◆ Supplied data
________________
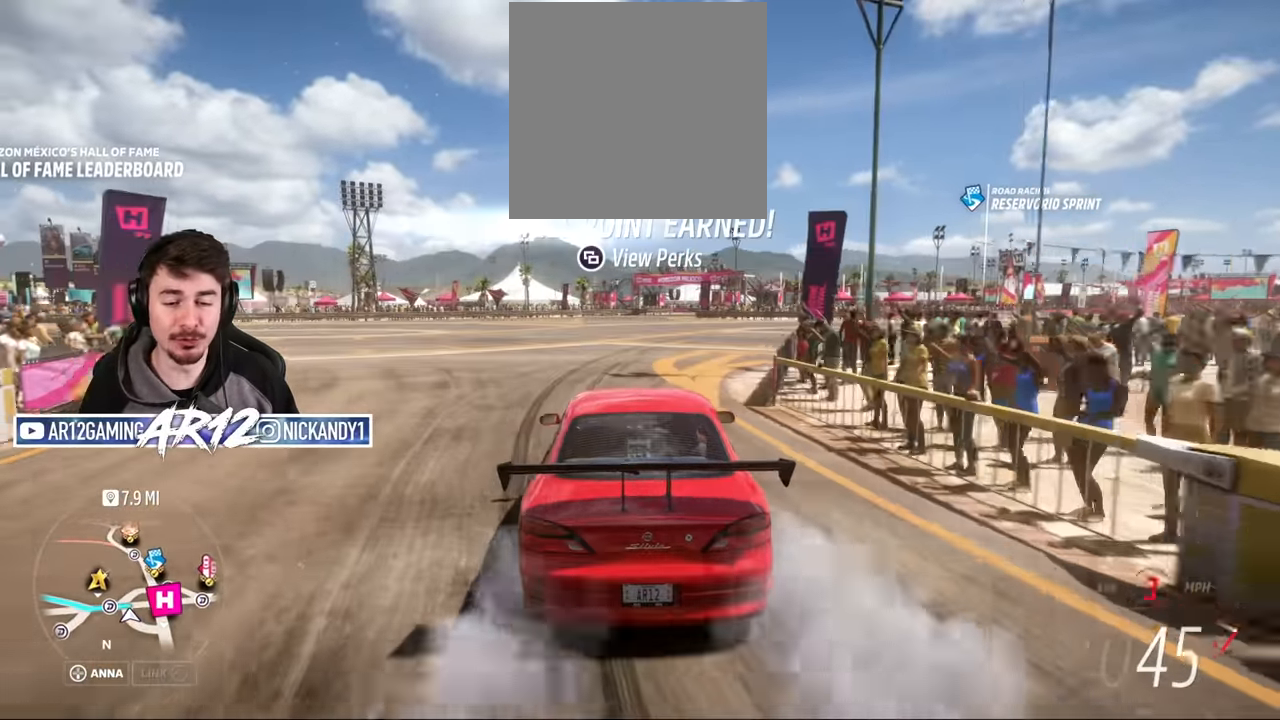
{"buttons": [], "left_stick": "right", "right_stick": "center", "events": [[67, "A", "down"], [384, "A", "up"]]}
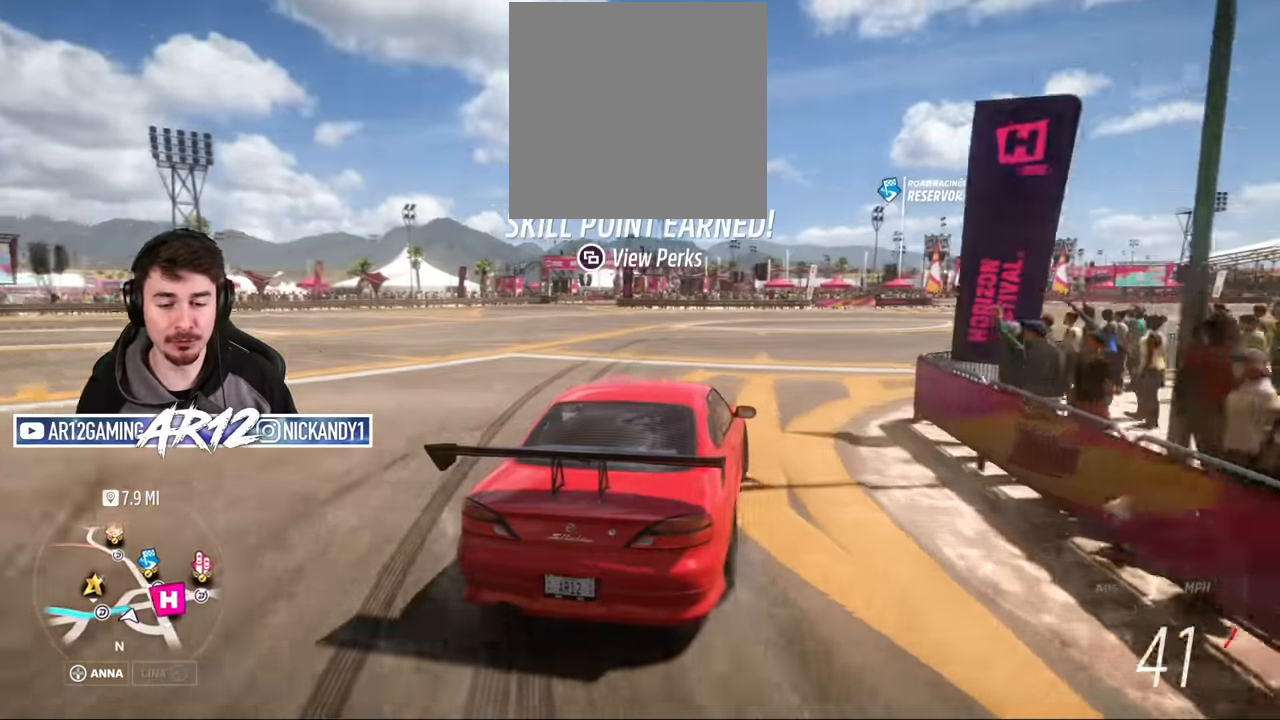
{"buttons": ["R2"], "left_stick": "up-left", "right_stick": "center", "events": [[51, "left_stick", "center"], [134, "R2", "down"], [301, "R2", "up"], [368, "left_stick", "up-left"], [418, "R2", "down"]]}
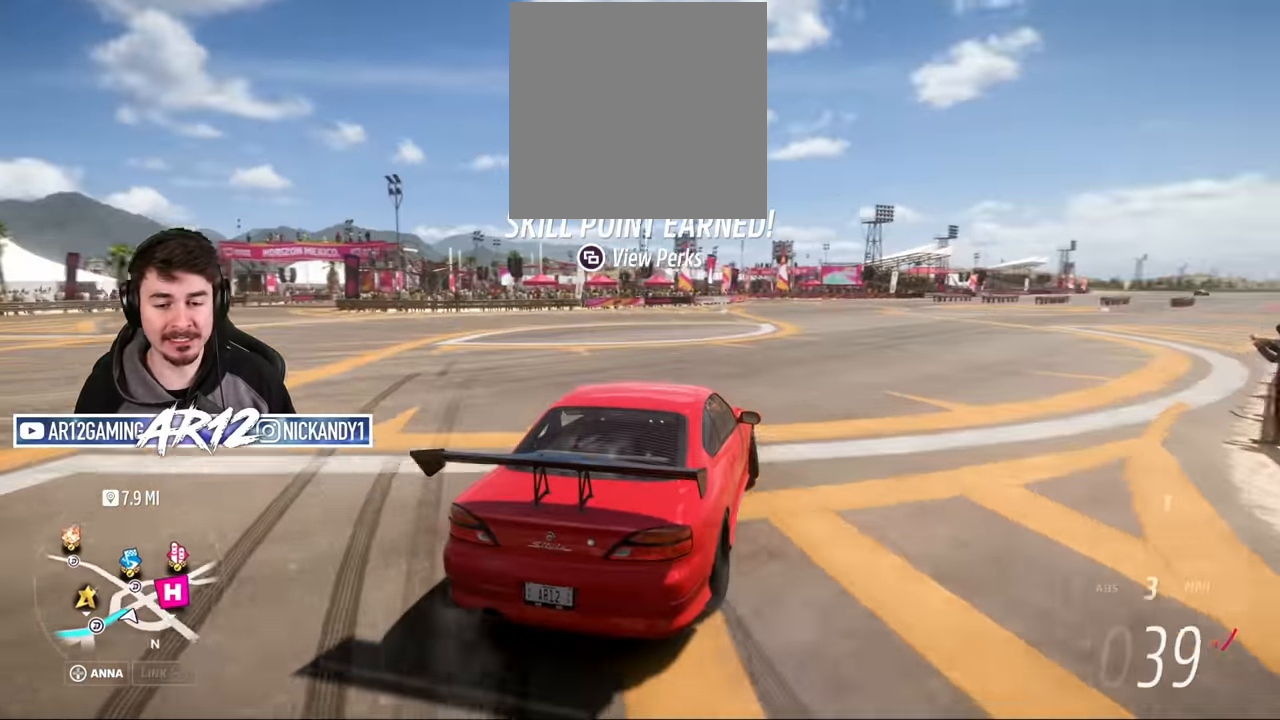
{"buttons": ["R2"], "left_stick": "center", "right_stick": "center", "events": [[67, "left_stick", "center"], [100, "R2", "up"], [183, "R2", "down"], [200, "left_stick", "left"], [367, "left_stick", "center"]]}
________________
◆ Activity
The material above must be printed exactly, with its pictures left out.

◆ Solved exercise
{"buttons": [], "left_stick": "right", "right_stick": "center", "events": [[67, "A", "down"], [384, "A", "up"]]}
{"buttons": ["R2"], "left_stick": "up-left", "right_stick": "center", "events": [[51, "left_stick", "center"], [134, "R2", "down"], [301, "R2", "up"], [368, "left_stick", "up-left"], [418, "R2", "down"]]}
{"buttons": ["R2"], "left_stick": "center", "right_stick": "center", "events": [[67, "left_stick", "center"], [100, "R2", "up"], [183, "R2", "down"], [200, "left_stick", "left"], [367, "left_stick", "center"]]}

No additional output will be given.